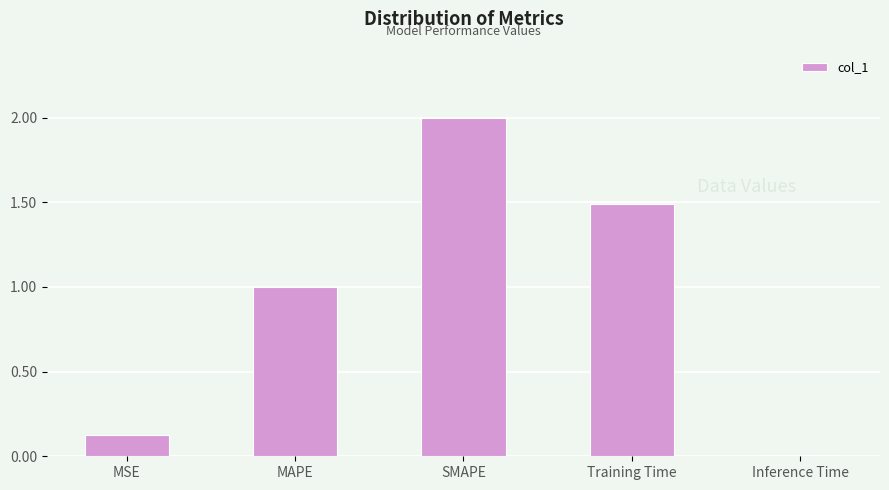

The value at Training Time is 1.5. True or false?

True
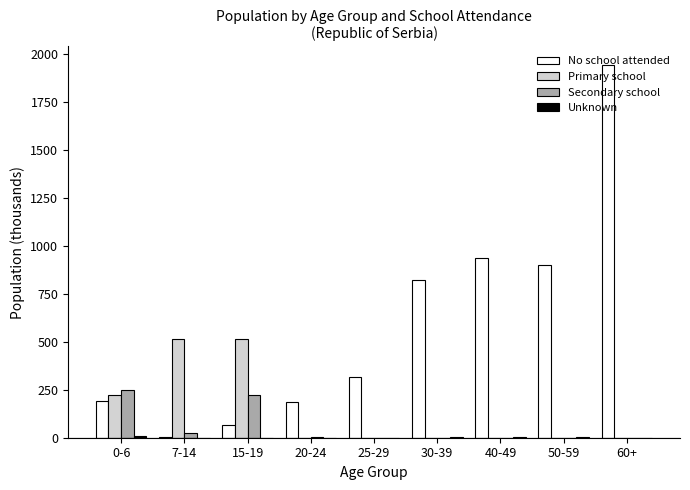

Which series changed the most between 7-14 and 30-39?

No school attended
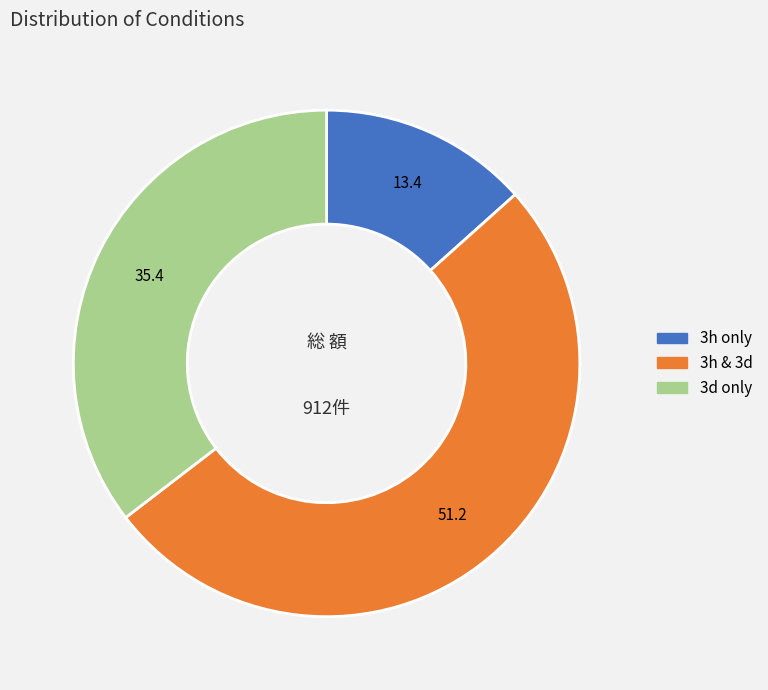

The 3h only slice represents 13% of the pie. True or false?

True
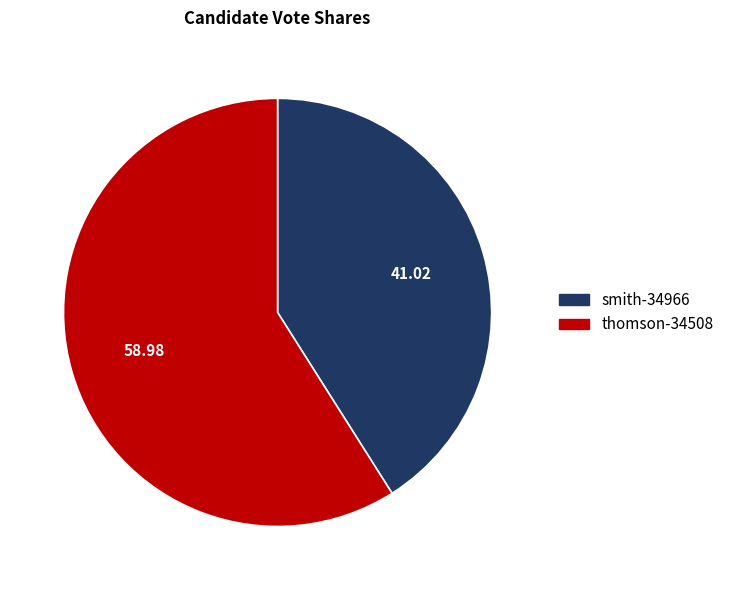

Rank the categories by value from lowest to highest.

smith-34966, thomson-34508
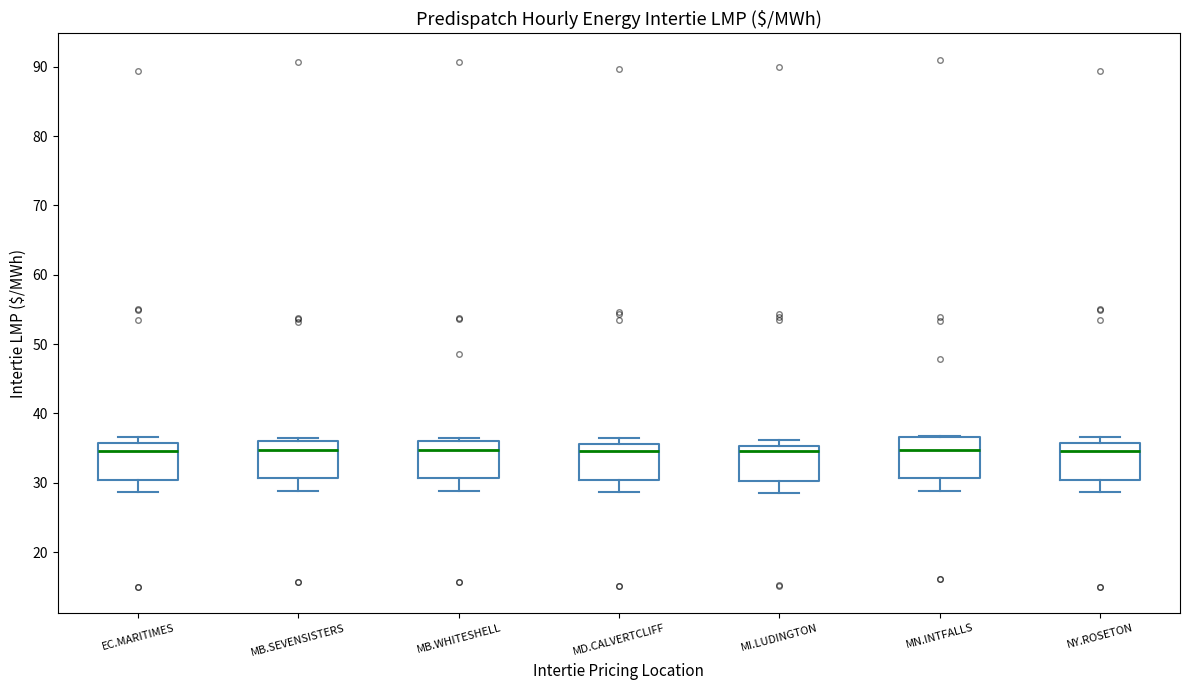

Reading left to right, transcribe this box plot: for each box, give where its median line is, the range the box spans, and where its two whiskers end, as read against the y-axis. The values are not printed on the chart, so give them approximately, as read against the axis.

EC.MARITIMES: median 35, box 30 to 36, whiskers 29 to 37
MB.SEVENSISTERS: median 35, box 31 to 36, whiskers 29 to 36 (just above the box's upper edge)
MB.WHITESHELL: median 35, box 31 to 36, whiskers 29 to 36 (just above the box's upper edge)
MD.CALVERTCLIFF: median 35, box 30 to 36, whiskers 29 to 36 (just above the box's upper edge)
MI.LUDINGTON: median 35 (just below the box's upper edge), box 30 to 35, whiskers 29 to 36
MN.INTFALLS: median 35, box 31 to 37, whiskers 29 to 37
NY.ROSETON: median 35, box 30 to 36, whiskers 29 to 37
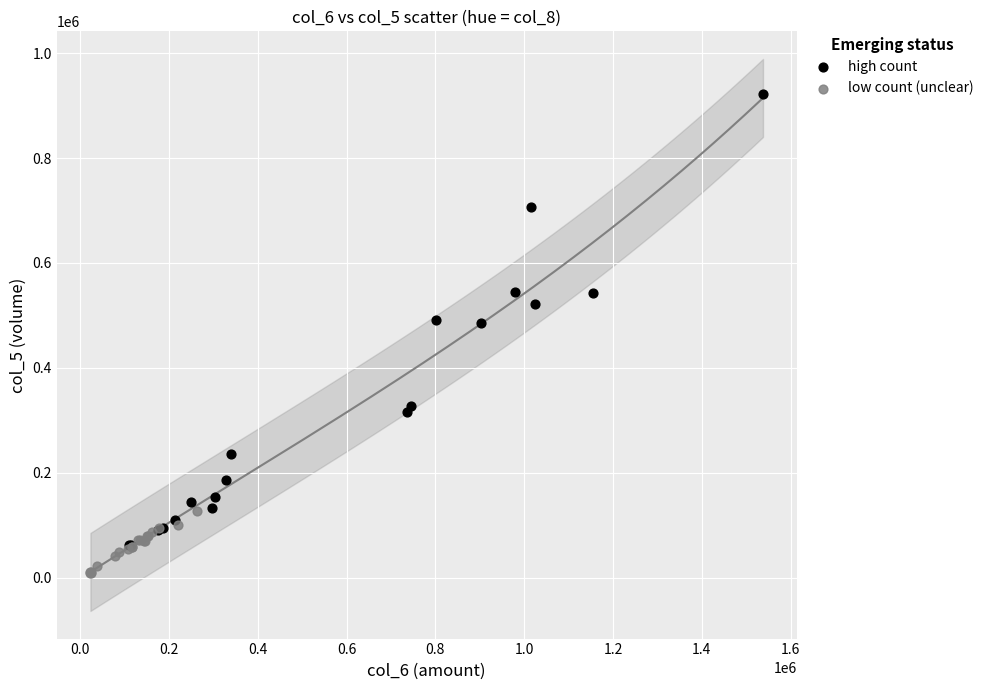

Which series has the largest Y range (max minus min)?

high count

**What is being asked:** Copy the data above word for word, from the line that contains "Reading left to" through the end of the data, with both ends included. Leave the pictures out of your copy.

**Solution to this exercise:**
Reading left to right, transcribe this box plot: for each box, give where its median line is, the range the box spans, and where its two whiskers end, as read against the y-axis. The values are not printed on the chart, so give them approximately, as read against the axis.

EC.MARITIMES: median 35, box 30 to 36, whiskers 29 to 37
MB.SEVENSISTERS: median 35, box 31 to 36, whiskers 29 to 36 (just above the box's upper edge)
MB.WHITESHELL: median 35, box 31 to 36, whiskers 29 to 36 (just above the box's upper edge)
MD.CALVERTCLIFF: median 35, box 30 to 36, whiskers 29 to 36 (just above the box's upper edge)
MI.LUDINGTON: median 35 (just below the box's upper edge), box 30 to 35, whiskers 29 to 36
MN.INTFALLS: median 35, box 31 to 37, whiskers 29 to 37
NY.ROSETON: median 35, box 30 to 36, whiskers 29 to 37

Which series has the largest Y range (max minus min)?

high count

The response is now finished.